(Data entries)
++++++++

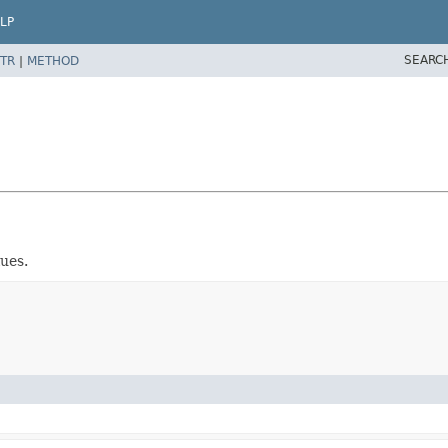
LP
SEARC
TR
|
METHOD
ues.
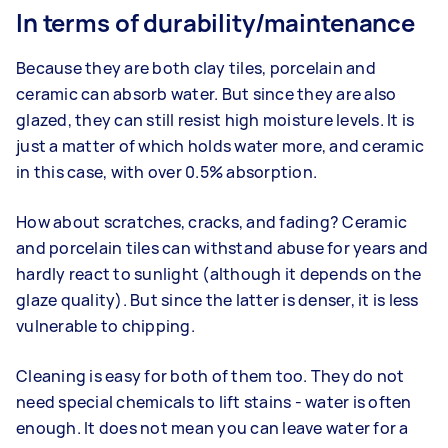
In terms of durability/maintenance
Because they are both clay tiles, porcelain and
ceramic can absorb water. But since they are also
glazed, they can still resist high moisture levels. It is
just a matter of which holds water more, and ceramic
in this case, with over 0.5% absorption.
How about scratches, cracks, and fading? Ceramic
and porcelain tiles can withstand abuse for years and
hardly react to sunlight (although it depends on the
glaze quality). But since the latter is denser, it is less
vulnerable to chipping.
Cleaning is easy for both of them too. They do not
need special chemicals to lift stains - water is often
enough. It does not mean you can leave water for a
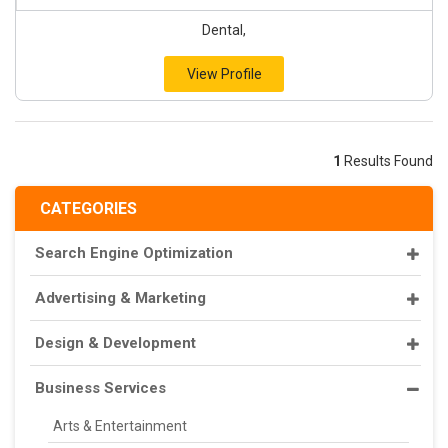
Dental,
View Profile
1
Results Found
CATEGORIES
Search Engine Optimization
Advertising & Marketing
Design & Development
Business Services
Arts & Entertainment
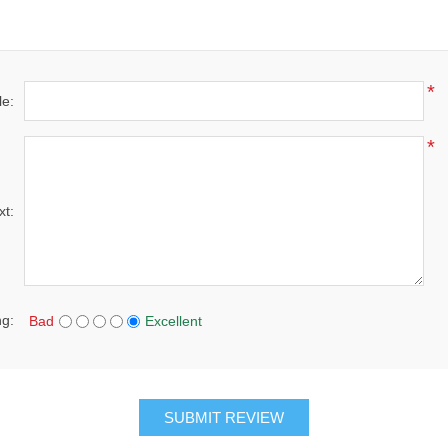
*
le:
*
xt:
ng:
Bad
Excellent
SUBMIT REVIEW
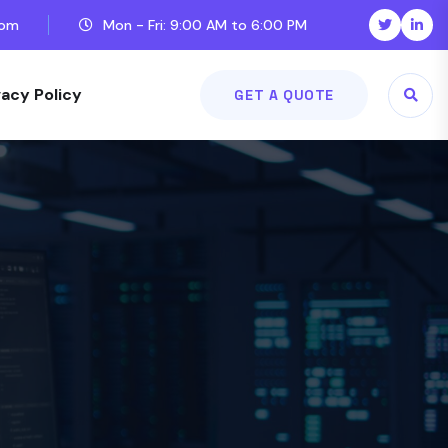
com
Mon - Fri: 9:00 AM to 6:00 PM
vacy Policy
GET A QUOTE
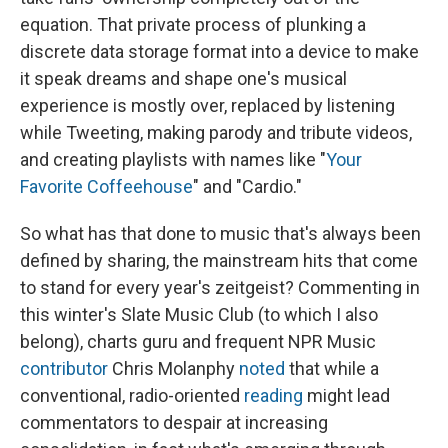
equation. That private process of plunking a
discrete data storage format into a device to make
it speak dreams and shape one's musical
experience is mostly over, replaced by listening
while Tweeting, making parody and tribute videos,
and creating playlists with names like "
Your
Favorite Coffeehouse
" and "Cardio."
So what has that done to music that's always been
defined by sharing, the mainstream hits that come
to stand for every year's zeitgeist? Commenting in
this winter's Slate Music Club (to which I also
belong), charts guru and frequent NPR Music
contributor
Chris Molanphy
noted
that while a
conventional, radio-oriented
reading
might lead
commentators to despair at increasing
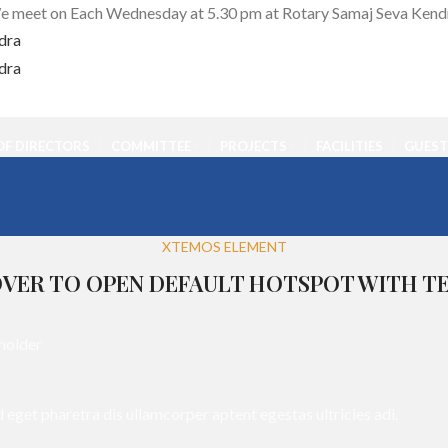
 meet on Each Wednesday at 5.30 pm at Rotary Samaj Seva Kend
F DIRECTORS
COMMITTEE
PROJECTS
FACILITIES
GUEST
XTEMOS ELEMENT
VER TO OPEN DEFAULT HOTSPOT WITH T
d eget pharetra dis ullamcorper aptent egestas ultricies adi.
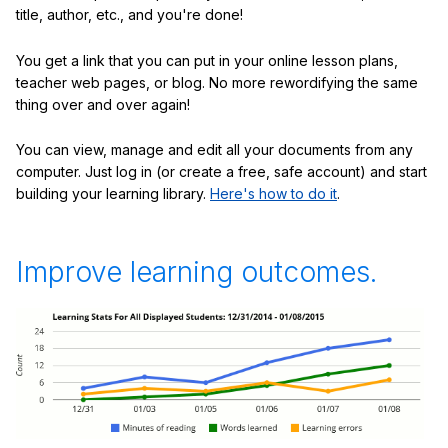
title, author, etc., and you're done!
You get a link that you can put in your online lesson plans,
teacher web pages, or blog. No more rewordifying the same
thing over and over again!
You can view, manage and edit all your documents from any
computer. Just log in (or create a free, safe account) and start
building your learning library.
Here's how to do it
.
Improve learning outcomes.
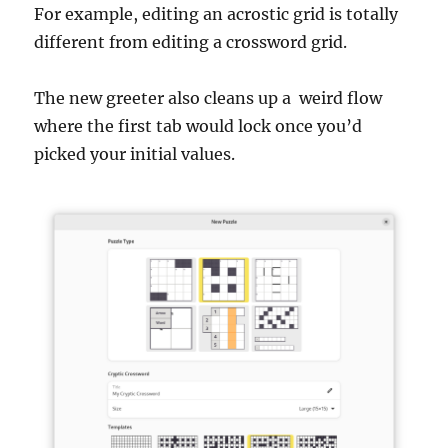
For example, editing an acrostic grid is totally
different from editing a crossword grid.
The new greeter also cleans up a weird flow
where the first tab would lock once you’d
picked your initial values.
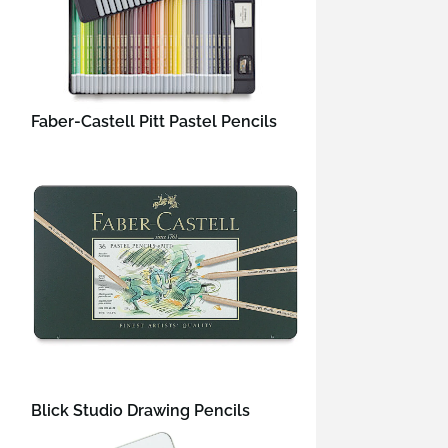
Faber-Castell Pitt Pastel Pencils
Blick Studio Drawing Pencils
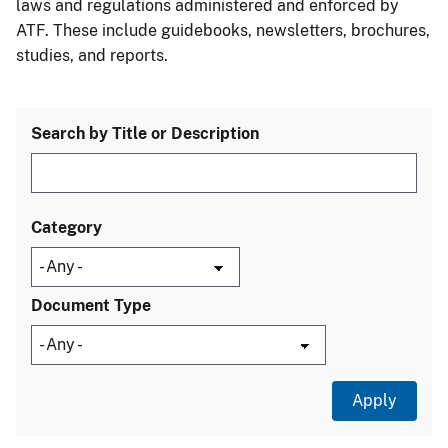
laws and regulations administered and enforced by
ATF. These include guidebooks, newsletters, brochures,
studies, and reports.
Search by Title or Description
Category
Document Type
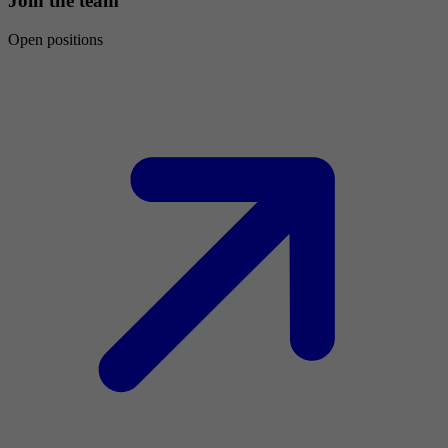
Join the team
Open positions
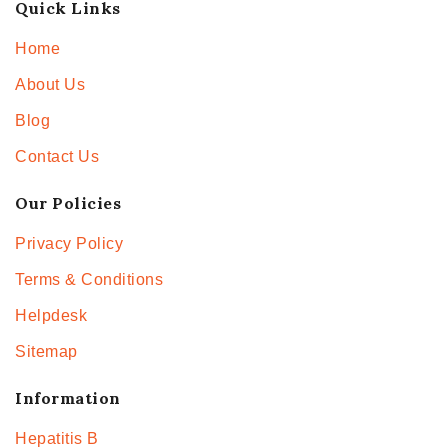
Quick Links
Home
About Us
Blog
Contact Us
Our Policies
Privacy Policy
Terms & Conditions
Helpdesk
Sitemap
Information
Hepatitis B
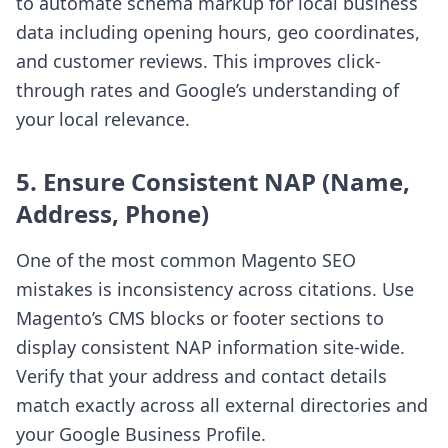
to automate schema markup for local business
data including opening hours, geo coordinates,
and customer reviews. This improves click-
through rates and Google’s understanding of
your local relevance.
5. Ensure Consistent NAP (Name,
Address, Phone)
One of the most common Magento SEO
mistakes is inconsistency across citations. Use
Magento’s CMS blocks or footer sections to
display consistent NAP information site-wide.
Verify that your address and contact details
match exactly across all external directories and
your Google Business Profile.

++++++++

ASSIGNMENT » Turn the text lines of all the entries into a JSON list of strings, one string per line, with blank lines dropped. Leave the pictures out of the answer.

TASK OUTPUT »
[
  "LP",
  "SEARC",
  "TR",
  "|",
  "METHOD",
  "ues.",
  "In terms of durability/maintenance",
  "Because they are both clay tiles, porcelain and",
  "ceramic can absorb water. But since they are also",
  "glazed, they can still resist high moisture levels. It is",
  "just a matter of which holds water more, and ceramic",
  "in this case, with over 0.5% absorption.",
  "How about scratches, cracks, and fading? Ceramic",
  "and porcelain tiles can withstand abuse for years and",
  "hardly react to sunlight (although it depends on the",
  "glaze quality). But since the latter is denser, it is less",
  "vulnerable to chipping.",
  "Cleaning is easy for both of them too. They do not",
  "need special chemicals to lift stains - water is often",
  "enough. It does not mean you can leave water for a",
  "Dental,",
  "View Profile",
  "1",
  "Results Found",
  "CATEGORIES",
  "Search Engine Optimization",
  "Advertising & Marketing",
  "Design & Development",
  "Business Services",
  "Arts & Entertainment",
  "*",
  "le:",
  "*",
  "xt:",
  "ng:",
  "Bad",
  "Excellent",
  "SUBMIT REVIEW",
  "com",
  "Mon - Fri: 9:00 AM to 6:00 PM",
  "vacy Policy",
  "GET A QUOTE",
  "equation. That private process of plunking a",
  "discrete data storage format into a device to make",
  "it speak dreams and shape one's musical",
  "experience is mostly over, replaced by listening",
  "while Tweeting, making parody and tribute videos,",
  "and creating playlists with names like \"",
  "Your",
  "Favorite Coffeehouse",
  "\" and \"Cardio.\"",
  "So what has that done to music that's always been",
  "defined by sharing, the mainstream hits that come",
  "to stand for every year's zeitgeist? Commenting in",
  "this winter's Slate Music Club (to which I also",
  "belong), charts guru and frequent NPR Music",
  "contributor",
  "Chris Molanphy",
  "noted",
  "that while a",
  "conventional, radio-oriented",
  "reading",
  "might lead",
  "commentators to despair at increasing",
  " meet on Each Wednesday at 5.30 pm at Rotary Samaj Seva Kend",
  "F DIRECTORS",
  "COMMITTEE",
  "PROJECTS",
  "FACILITIES",
  "GUEST",
  "XTEMOS ELEMENT",
  "VER TO OPEN DEFAULT HOTSPOT WITH T",
  "d eget pharetra dis ullamcorper aptent egestas ultricies adi.",
  "title, author, etc., and you're done!",
  "You get a link that you can put in your online lesson plans,",
  "teacher web pages, or blog. No more rewordifying the same",
  "thing over and over again!",
  "You can view, manage and edit all your documents from any",
  "computer. Just log in (or create a free, safe account) and start",
  "building your learning library.",
  "Here's how to do it",
  ".",
  "Improve learning outcomes.",
  "For example, editing an acrostic grid is totally",
  "different from editing a crossword grid.",
  "The new greeter also cleans up a weird flow",
  "where the first tab would lock once you’d",
  "picked your initial values.",
  "Faber-Castell Pitt Pastel Pencils",
  "Blick Studio Drawing Pencils",
  "laws and regulations administered and enforced by",
  "ATF. These include guidebooks, newsletters, brochures,",
  "studies, and reports.",
  "Search by Title or Description",
  "Category",
  "Document Type",
  "Join the team",
  "Open positions",
  "Quick Links",
  "Home",
  "About Us",
  "Blog",
  "Contact Us",
  "Our Policies",
  "Privacy Policy",
  "Terms & Conditions",
  "Helpdesk",
  "Sitemap",
  "Information",
  "Hepatitis B",
  "to automate schema markup for local business",
  "data including opening hours, geo coordinates,",
  "and customer reviews. This improves click-",
  "through rates and Google’s understanding of",
  "your local relevance.",
  "5. Ensure Consistent NAP (Name,",
  "Address, Phone)",
  "One of the most common Magento SEO",
  "mistakes is inconsistency across citations. Use",
  "Magento’s CMS blocks or footer sections to",
  "display consistent NAP information site-wide.",
  "Verify that your address and contact details",
  "match exactly across all external directories and",
  "your Google Business Profile."
]